**WORK TO COMPLETE:** Each line of the records below that holds "linecap" should be copied out.

**TASK MATERIAL:**
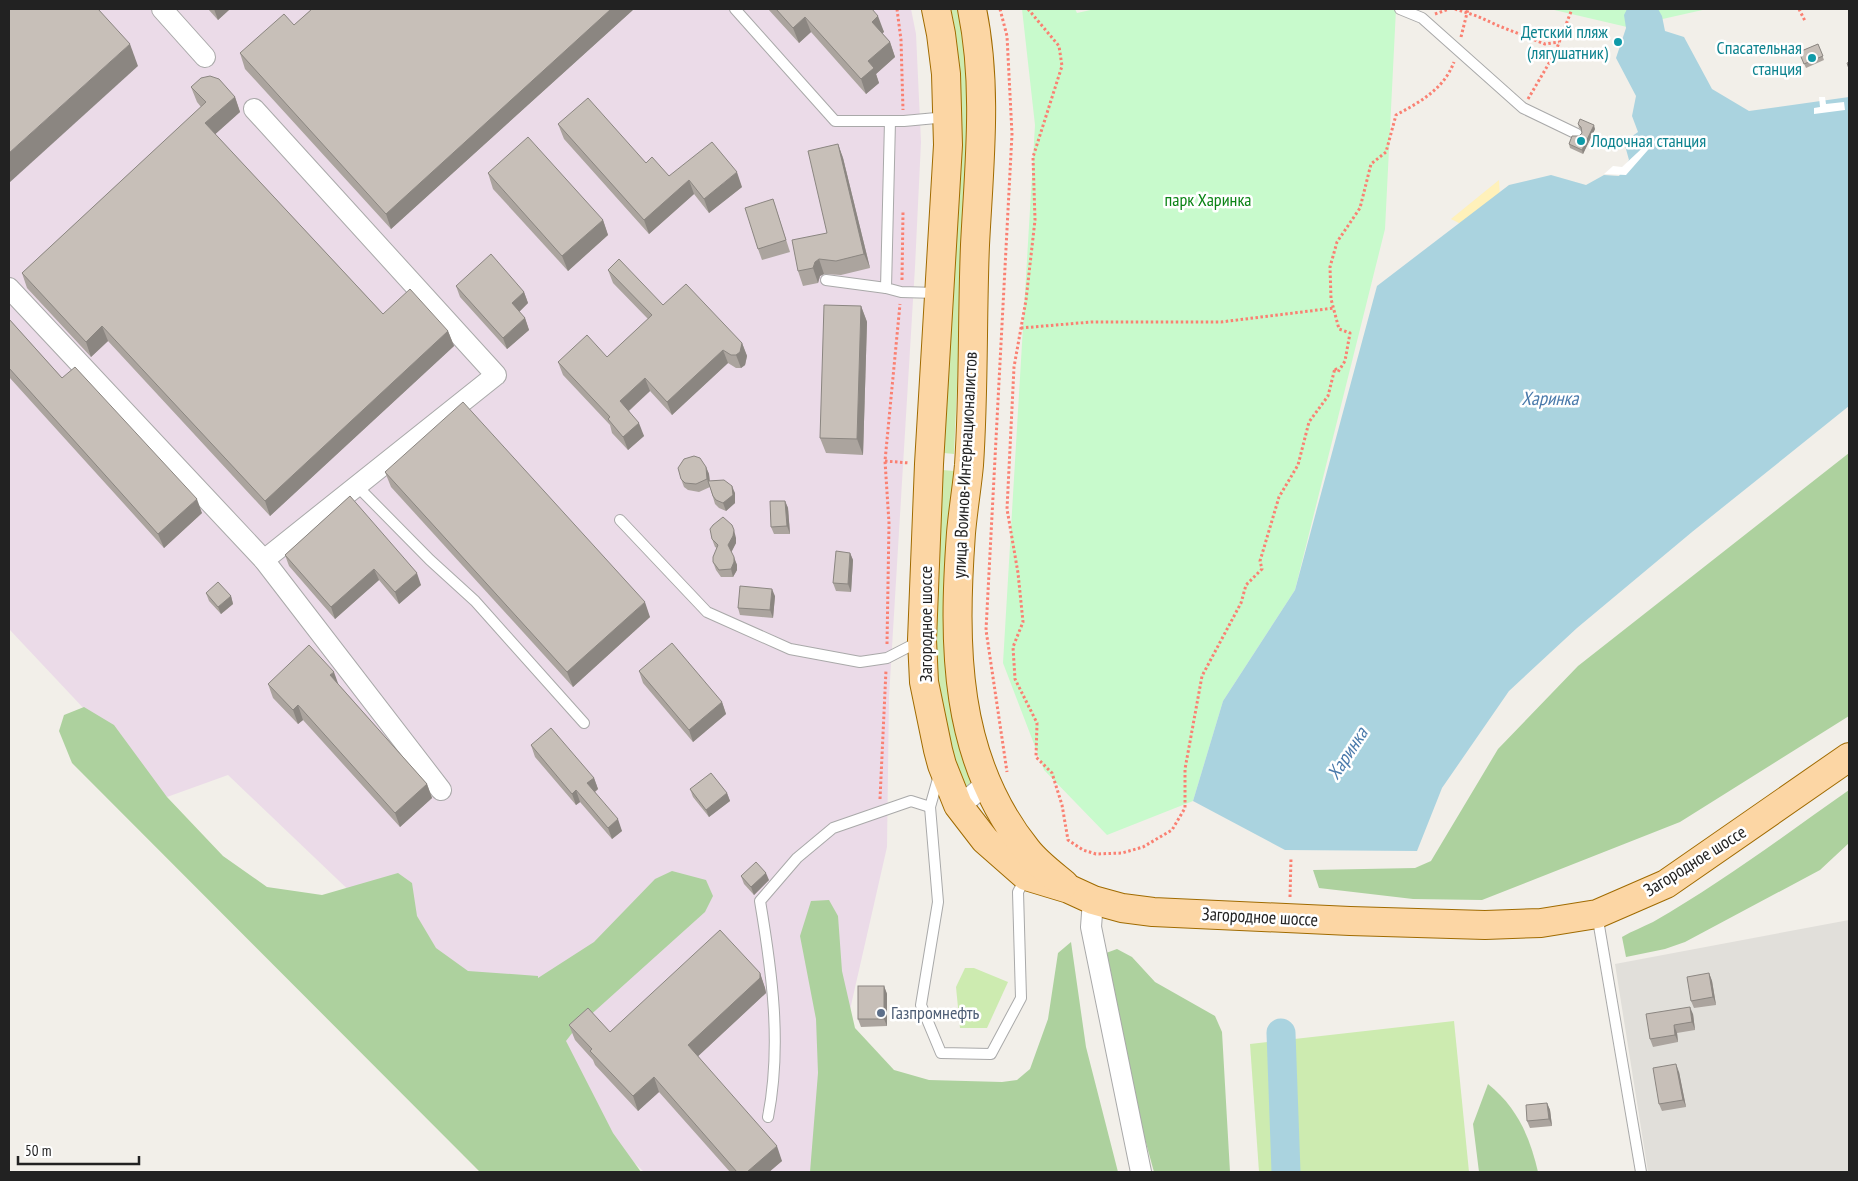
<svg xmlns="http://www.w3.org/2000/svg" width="1858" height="1181" viewBox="0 0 1858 1181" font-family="'PT Sans Narrow',sans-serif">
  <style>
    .industrial { fill: #ebdbe8 }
    .airport { fill: #e1dfda }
    .grass { fill: #cdebb0 }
    .forest { fill: #add19e }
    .sand { fill: #fff1ba }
    .park { fill: #c8facc }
    .water { fill: #aad3df }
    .pier { fill: #fff }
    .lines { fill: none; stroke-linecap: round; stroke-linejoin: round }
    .river { stroke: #aad3df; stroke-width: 29 }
    .lane-casing { stroke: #a9a9a9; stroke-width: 12 }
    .street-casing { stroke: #a9a9a9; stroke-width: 22 }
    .primary-casing { stroke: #a06b00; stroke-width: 30 }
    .path { stroke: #fa8072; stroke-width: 3; stroke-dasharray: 2.5 2.5; stroke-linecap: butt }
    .lane { stroke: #fff; stroke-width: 10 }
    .street { stroke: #fff; stroke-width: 20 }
    .primary { stroke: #fcd6a4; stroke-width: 28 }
    .wall { fill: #aba49e }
    .shaded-wall { fill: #8b8681 }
    .building { fill: #c7bfb8; stroke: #8b8681 }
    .culture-dot { fill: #0f9aa8; stroke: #fff; stroke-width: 2 }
    .service-dot { fill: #5c6f8a; stroke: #fff; stroke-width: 2 }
    .labels { text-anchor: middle; stroke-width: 5; stroke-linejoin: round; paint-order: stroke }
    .culture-label { font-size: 18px; fill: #0d838f; stroke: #fff; text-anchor: end }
    .park-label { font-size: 18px; fill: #0c8416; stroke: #fff }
    .street-label { font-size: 18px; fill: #222; stroke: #fff }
    .service-label { font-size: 18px; fill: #4e5e75; stroke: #fff; text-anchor: start }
    .water-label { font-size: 19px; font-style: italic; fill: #4a7aab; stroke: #fff }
  </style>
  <rect width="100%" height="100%" fill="#f2efe9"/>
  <path class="industrial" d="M9,9H911L916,34L921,142L915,267L889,697L887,847L844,1036L836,1172H644L228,775L167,797L9,629Z"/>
  <path class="airport" d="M1849,920V1172H1648L1615,964Z"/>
  <g class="grass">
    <path d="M951,9H960L970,99L954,454L944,453L960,107L955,29Z"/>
    <path d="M942,470L954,471L944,620L948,689L963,757L971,783V787L965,788C954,761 943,733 939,704C930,628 939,547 942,470Z"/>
    <path d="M965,968H974L1008,982L987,1028H960L956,987Z"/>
    <path d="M1454,1021L1469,1172H1259L1250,1044Z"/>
  </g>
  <g class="forest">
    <path d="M1849,453V716L1680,822L1482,900L1413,899L1319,888L1313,870L1415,868L1431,861L1498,749L1578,666Z"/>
    <path d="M84,707L114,725L167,797L223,856L267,887L322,895L398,873L412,883L417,916L436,948L468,971L538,976V978L594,942L655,879L672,871L706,880L713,896L705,912L576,1028L566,1041L613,1133L641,1172H480L72,763L59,731L64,715Z"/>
    <path d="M1849,790V843L1820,870L1685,942L1665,949L1626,957L1622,937C1632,931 1643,927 1653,922C1721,883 1785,835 1849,790Z"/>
    <path d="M829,900L838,916L842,971L855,1028L894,1070L929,1080L1002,1082L1017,1080L1030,1069L1048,1019L1058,953L1071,942L1086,1047L1118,1172H810L818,1073L816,1019L800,936L811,901Z"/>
    <path d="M1117,949L1132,957L1155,982L1215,1016L1222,1032L1230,1172H1154L1095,957Z"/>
    <path d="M1488,1084C1517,1107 1530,1137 1538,1172H1479L1473,1124Z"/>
  </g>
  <path class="sand" d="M1499,180L1500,198L1465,226L1451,219Z"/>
  <g class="park">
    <path d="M1022,9H1075L1077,13L1095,9H1396L1385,229L1295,590L1223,701L1193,801L1107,835L1044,770L1003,663L1035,125Z"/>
    <path d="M1550,9H1707L1627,27Z"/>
  </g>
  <path class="water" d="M1627,9H1658L1662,16L1665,31L1684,37L1712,89L1749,111L1849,97V406L1692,532L1577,628L1509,691L1442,788L1417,851L1285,850L1193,801L1223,701L1295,590L1377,286L1509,185L1551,175L1586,185L1604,175L1619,176L1629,160L1624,142L1638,132L1632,116L1636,96L1616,58L1626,28L1624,15Z"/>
  <g class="pier">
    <path d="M1819,97H1825L1826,104L1844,102L1845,110L1814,114V108L1820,107Z"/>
    <path d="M1652,139L1655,142L1626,175L1604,174L1613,166L1622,167Z"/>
  </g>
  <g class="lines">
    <path class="river" d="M1281,1033L1286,1172"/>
    <defs>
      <g id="lane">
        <path d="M735,9L835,121H904L947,117"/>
        <path d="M1400,9L1422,18L1523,108L1577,134"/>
        <path d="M890,121L886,288L901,292L937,293"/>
        <path d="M826,280L886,288"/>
        <path d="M357,486L430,560L475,601L584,723"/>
        <path d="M620,520L707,612L790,649L860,662L887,658L920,641"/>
        <path d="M939,775L930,807L938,902L921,1005L941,1053L991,1054L1021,998L1018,892L1026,877"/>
        <path d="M1597,914L1641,1172"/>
        <path d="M768,1117C782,1045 772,972 760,901L797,858L833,828L911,801L930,807"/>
      </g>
      <g id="street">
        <path d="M162,9L205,57"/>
        <path d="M254,109L496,375L264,560"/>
        <path d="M9,288L264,560L441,790"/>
        <path d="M958,805L967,800L986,784"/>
        <path d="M1093,900L1091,927L1141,1172"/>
      </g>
      <g id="primary">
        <path d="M936,9L941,34L946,74L948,145L929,464L922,640L924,682L938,750L942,765L958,805L985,840L1026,876L1069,889L1093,900L1122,908L1153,912L1350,921L1485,925L1541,923L1597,914L1666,884L1849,757"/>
        <path d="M972,9C988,87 979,166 975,245C972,318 974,392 969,465C967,487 963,510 961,533C953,645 953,758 1027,850C1037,863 1052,874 1064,884"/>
      </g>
    </defs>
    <use href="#lane" class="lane-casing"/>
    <use href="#street" class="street-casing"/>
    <use href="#primary" class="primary-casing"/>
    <g class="path">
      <path d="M897,9L901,40L903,110"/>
      <path d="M1000,9L1007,36L1012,134L986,630L1007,772"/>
      <path d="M1028,9L1059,46L1062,66L1033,157L1035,220L1026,300L1014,367L1007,509L1018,573L1023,622L1013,647L1015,679L1037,723L1036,757L1052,773L1062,805L1068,840L1083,850L1096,854L1122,853L1143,847L1172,830L1185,808V769L1202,676L1241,603L1246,585L1262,569L1260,561L1279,497L1298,465L1309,422L1328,396L1335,368L1338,372L1345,361L1350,333L1339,329L1331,299L1330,267L1337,242L1360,208L1371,164L1386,152L1396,115C1420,102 1444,89 1454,62"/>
      <path d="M1455,9L1477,16L1499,26L1545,44L1559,42"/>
      <path d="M1799,9L1805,21"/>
      <path d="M1435,14L1449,9"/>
      <path d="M1461,37L1468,9"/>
      <path d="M1528,99L1555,53L1572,9"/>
      <path d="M902,280L903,212"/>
      <path d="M1021,328L1091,322H1221L1334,308"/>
      <path d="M885,461L909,463"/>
      <path d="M887,644L889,523L885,461L900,304"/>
      <path d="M880,799L886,670"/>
      <path d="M1290,897L1291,858"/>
    </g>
    <use href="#lane" class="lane"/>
    <use href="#street" class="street"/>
    <use href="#primary" class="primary"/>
  </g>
  <g class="wall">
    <path d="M208,9H230L218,20Z"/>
    <path d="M312,9H634L391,229L245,69L240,53L294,25Z"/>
    <path d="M768,9H872L884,32L882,33L890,42L895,57L876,74L879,83L866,94L811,32L799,43Z"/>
    <path d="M1818,44L1824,60L1806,68L1799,52Z"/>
    <path d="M191,87L235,97L240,112L215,134L383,314L448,331L454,346L270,516L108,341L91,357L27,288L22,273L201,107L197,102Z"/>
    <path d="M558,124L646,163L669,176L742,187L709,213L694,194L649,234L564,139Z"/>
    <path d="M1578,124L1595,129L1583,154L1570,148L1569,144L1582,133V130L1579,128Z"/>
    <path d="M838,144L843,158L870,268L841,275L824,274L820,276L818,283L803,286L798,271L827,233Z"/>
    <path d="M488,173L603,220L608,235L568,271L493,189Z"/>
    <path d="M773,199L790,252L762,260L758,249Z"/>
    <path d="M608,270L663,305L742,343L747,356L745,365L741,368H736L728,363L672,415L650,391L629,411L644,436L628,450L612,433L610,425L563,375L558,362L607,357L648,319L613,283Z"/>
    <path d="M456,286L524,292L528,303L519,312L525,318L529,330L507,349L460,297Z"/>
    <path d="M861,306L867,322L863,455L826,453L820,438Z"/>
    <path d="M9,319L62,378L202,513L164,548L9,377Z"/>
    <path d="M706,467L709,474L710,481L735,493V503L726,511L719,508L715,504L710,487L699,492L688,490L684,487L681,479Z"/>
    <path d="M385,472L650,617L573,687L391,487Z"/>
    <path d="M350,496L421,585L399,604L379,580L335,619L289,566L285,555Z"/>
    <path d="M785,501L788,508L790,534H774L771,527Z"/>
    <path d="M736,538V543L731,552L737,565V570L733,577H721L716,570L713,562L717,548L715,547L712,539Z"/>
    <path d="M850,553L853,560L851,592L836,591L833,583Z"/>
    <path d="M206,593L231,596L233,604L221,614L209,601Z"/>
    <path d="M775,596L773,618L740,615L738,608Z"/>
    <path d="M639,671L722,702L726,714L693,742L643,683Z"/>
    <path d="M268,684L339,685L427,784L432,798L400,827L303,720L298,724L273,698Z"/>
    <path d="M531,745L594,778L598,789L595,792L622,831L612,839L580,802L576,805L535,757Z"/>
    <path d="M690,789L727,793L730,801L709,817L693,797Z"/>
    <path d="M741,876L769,880L754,895L744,884Z"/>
    <path d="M760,973L765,988L766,993L698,1056L782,1161L769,1172H730L659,1092L638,1111L595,1065L593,1060L575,1040L569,1025L610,1032Z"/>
    <path d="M1709,973L1712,981L1716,1005L1694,1008L1691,1001Z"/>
    <path d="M884,986L887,994V1026L861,1027L858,1019Z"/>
    <path d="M1693,1014L1695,1030L1677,1033L1678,1042L1653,1047L1650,1039Z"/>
    <path d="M1679,1072L1686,1107L1662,1111L1659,1104Z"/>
    <path d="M1547,1103L1550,1110L1552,1126L1530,1128L1527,1121Z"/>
  </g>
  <g class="shaded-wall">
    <path d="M214,9H230L218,20Z"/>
    <path d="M611,9H634L391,229L386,214Z"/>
    <path d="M878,16L884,32L878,37L872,22Z"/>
    <path d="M805,17L811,32L799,43L793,28Z"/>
    <path d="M890,42L895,57L876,74L879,83L866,94L861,79L868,61Z"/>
    <path d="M130,44L138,66L9,183V153Z"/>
    <path d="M235,97L240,112L211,138L205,123Z"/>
    <path d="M1594,125L1595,129L1583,154L1582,150Z"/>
    <path d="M838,144L843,158L870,268L864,254Z"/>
    <path d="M737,172L742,187L709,213L704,199Z"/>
    <path d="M689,180L694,194L649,234L644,220Z"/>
    <path d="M603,220L608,235L568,271L562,256Z"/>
    <path d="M819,259L824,274L820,276L818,283L813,268L815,262Z"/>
    <path d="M524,292L528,303L516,315L512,303Z"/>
    <path d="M861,306L867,322L863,455L857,439Z"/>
    <path d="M525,318L529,330L507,349L503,338Z"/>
    <path d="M102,326L108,341L91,357L86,342Z"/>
    <path d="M448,331L454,346L270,516L265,501Z"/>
    <path d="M742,343L747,356L745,365L741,368L736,355Z"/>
    <path d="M723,350L728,363L672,415L667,402Z"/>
    <path d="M645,378L650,391L625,414L620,401Z"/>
    <path d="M639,423L644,436L628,450L623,437Z"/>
    <path d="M706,467L709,474L710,487L707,479Z"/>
    <path d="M732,486L735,493V503L726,511L723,503Z"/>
    <path d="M197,499L202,513L164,548L158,534Z"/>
    <path d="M785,501L788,508L790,534L787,526Z"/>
    <path d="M734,530L736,538V543L731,553L728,545Z"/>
    <path d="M850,553L853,560L851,592L848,584Z"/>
    <path d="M734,557L737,565V570L733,577L731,569Z"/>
    <path d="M374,569L379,580L335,619L331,607Z"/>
    <path d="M417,573L421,585L399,604L395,592Z"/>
    <path d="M772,589L775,596L773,618L770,610Z"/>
    <path d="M231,596L233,604L221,614L218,607Z"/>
    <path d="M645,602L650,617L573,687L567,672Z"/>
    <path d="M334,672L339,686L330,675Z"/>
    <path d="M722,702L726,714L693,742L689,730Z"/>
    <path d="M298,705L303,720L298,724L293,710Z"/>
    <path d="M594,778L598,789L592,794L587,783Z"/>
    <path d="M427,784L432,798L400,827L395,813Z"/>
    <path d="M576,790L580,802L576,805L572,794Z"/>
    <path d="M727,793L730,801L709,817L706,810Z"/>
    <path d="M618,819L622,831L612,839L608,828Z"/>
    <path d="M766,873L769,880L754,895L751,887Z"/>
    <path d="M760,973L765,988L766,993L694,1060L688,1045Z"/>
    <path d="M1709,973L1712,981L1716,1005L1713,997Z"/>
    <path d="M884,986L887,994V1026L884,1019Z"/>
    <path d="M1690,1007L1693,1014L1695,1030L1692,1022Z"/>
    <path d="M1674,1025L1677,1033L1678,1042L1675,1035Z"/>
    <path d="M1676,1064L1679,1072L1686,1107L1683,1100Z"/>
    <path d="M654,1077L659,1092L638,1111L633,1096Z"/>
    <path d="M1547,1103L1550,1110L1552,1126L1549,1119Z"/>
    <path d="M777,1146L782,1161L769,1172H747Z"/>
  </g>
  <g class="building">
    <path d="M9,9H98L130,44L9,153Z"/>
    <path d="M312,9H611L386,214L240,53L284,14L294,25Z"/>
    <path d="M776,9H872L878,16L872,22L890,42L868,61L874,68L861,79L805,17L793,28Z"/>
    <path d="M1818,44L1823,56L1804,64L1799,52Z"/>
    <path d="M1849,62V69L1847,63Z"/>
    <path d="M210,76L219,79L235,97L205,123L383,314L410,289L448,331L265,501L102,326L86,342L22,273L206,102L191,87L201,78Z"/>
    <path d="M588,98L646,163L652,157L669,176L712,142L737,172L704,199L689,180L644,220L558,124Z"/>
    <path d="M1580,119L1594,125L1582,150L1569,144L1572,136H1579L1582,133L1581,127L1578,124Z"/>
    <path d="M528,137L603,220L562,256L488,173Z"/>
    <path d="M838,144L864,254L836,261L819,259L815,262L813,268L798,271L792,240L827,233L808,151Z"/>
    <path d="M773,199L786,240L758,249L745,208Z"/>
    <path d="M491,254L524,292L512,303L525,318L503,338L456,286Z"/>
    <path d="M619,259L663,305L686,284L742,343L740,352L736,355H731L723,350L667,402L645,378L620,401L639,423L623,437L608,419L610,417L558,362L587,335L607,357L652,315L608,270Z"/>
    <path d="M824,305L861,306L857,439L820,438Z"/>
    <path d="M9,319L62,378L75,367L197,499L158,534L9,368Z"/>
    <path d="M463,402L645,602L567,672L385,472Z"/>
    <path d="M694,456L700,458L706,467L707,479L696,484L685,483L681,479L678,468L684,459Z"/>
    <path d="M724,480L732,486L733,495L723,503L716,500L713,496L708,481Z"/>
    <path d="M350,496L417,573L395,592L374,569L331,607L285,555Z"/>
    <path d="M770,501H785L787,526L771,527Z"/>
    <path d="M723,517L732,525L734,530L733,536L728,545L734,557V562L731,569L719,570L713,562V557L718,545L712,539L710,529L713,525Z"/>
    <path d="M836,551L850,553L848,584L833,583Z"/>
    <path d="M218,582L231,596L218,607L206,593Z"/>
    <path d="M740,586L772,589L770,610L738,608Z"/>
    <path d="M672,643L722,702L689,730L639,671Z"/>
    <path d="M309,645L334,672L330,675L427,784L395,813L298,705L293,710L268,684Z"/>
    <path d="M551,728L594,778L587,783L618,819L608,828L576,790L572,794L531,745Z"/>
    <path d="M711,773L727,793L706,810L690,789Z"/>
    <path d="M756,862L766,873L751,887L741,876Z"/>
    <path d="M720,930L760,973V978L688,1045L777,1146L747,1172H737L654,1077L633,1096L590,1051L592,1049L569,1025L588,1008L610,1032Z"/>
    <path d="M1709,973L1713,997L1691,1001L1687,977Z"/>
    <rect x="858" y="986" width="26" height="33"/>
    <path d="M1690,1007L1692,1022L1674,1025L1675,1035L1650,1039L1646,1014Z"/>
    <path d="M1676,1064L1683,1100L1659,1104L1653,1068Z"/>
    <path d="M1547,1103L1549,1119L1527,1121L1526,1105Z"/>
  </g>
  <g class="culture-dot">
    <circle cx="1618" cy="42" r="5"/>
    <circle cx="1812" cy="58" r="5"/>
    <circle cx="1581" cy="141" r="5"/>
  </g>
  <circle class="service-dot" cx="881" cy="1013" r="5"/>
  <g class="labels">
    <g class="culture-label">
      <text x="1608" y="38">Детский пляж<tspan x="1608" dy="21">(лягушатник)</tspan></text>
      <text x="1802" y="54">Спасательная<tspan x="1802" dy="21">станция</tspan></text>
      <text x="1591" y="147" text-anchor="start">Лодочная станция</text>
    </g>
    <g class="park-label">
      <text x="1208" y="206">парк Харинка</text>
    </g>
    <g class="street-label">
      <text transform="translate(965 465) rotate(-87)" y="6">улица Воинов-Интернационалистов</text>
      <text transform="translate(926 624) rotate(-90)" y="6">Загородное шоссе</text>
      <text transform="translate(1695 861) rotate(-32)" y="6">Загородное шоссе</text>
      <text transform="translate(1260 917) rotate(3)" y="6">Загородное шоссе</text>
    </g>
    <g class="service-label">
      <text x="891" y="1019">Газпромнефть</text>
    </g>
    <g class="water-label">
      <text x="1550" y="405">Харинка</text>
      <text transform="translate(1347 753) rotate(-57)" y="7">Харинка</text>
    </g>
  </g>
  <rect width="1858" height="1181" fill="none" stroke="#222222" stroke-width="20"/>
  <path d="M18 1156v8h121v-8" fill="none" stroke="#222222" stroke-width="2.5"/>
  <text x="25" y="1156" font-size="15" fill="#222222" stroke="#ffffff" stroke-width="4" paint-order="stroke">50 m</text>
</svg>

**SOLVED EXERCISE:**
    .lines { fill: none; stroke-linecap: round; stroke-linejoin: round }
    .path { stroke: #fa8072; stroke-width: 3; stroke-dasharray: 2.5 2.5; stroke-linecap: butt }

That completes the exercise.